Thomas Cook Group, including the UK tour operator, has entered into compulsory liquidation as of this morning (September 23) following the failure of talks with creditors and the government to provide support funds of GBP 200 million needed to keep the company afloat.
The United Kingdom Civil Aviation Authority (CAA) said that with all reservations, including flights and holidays now cancelled, the tour operator had “stopped trading with instant impact.”
In addition, the CAA has also launched the largest ever peace-time repatriation to bring home more than 150,000 British holidaymakers.
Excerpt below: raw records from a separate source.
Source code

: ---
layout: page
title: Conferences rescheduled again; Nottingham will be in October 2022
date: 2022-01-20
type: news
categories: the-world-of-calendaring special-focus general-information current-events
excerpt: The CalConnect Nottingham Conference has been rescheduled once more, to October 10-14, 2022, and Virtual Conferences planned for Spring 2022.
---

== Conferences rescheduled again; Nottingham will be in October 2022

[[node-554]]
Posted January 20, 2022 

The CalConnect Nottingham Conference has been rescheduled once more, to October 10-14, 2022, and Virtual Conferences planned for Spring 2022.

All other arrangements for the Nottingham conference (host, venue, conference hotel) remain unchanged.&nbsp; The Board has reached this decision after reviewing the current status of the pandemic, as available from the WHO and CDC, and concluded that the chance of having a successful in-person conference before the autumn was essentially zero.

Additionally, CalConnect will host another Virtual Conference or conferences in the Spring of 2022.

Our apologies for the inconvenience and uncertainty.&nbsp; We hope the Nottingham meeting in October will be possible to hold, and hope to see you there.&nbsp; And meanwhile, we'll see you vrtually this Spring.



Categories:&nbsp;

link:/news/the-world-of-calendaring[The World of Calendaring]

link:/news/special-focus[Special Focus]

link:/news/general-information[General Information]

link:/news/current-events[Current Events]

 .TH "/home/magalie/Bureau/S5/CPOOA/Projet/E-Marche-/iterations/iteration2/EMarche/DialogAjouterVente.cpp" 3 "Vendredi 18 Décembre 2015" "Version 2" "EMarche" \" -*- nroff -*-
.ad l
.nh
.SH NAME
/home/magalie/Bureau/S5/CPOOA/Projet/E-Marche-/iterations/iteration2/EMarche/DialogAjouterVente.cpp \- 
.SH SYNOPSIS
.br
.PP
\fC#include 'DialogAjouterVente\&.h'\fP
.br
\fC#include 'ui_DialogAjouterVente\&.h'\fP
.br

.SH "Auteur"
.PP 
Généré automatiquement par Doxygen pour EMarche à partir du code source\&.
The CAA has reportedly mobilized more than 40 airline aircraft, including British Airways and EasyJet, to bring customers back to the United Kingdom.
Peter Fankhauser, chief executive of Thomas Cook, said the crash of the tour operator was a “matter of deep regret,” apologizing to all concerned.
Despite the best efforts of managers to save the 178-year-old travel company, it was the extra facility that was requested in the remaining times of negotiations that posed a challenge that led to the upsetting result.
“It is a matter of deep regret for me and the rest of the board that we have not been successful,” Fankhauser said.
“I would like to apologize to our millions of customers and thousands of employees, suppliers, and partners who have supported us for many years.”
Thomas Cook recently launched Tradedoubler’s affiliate program, which was suspended following the announcement this morning.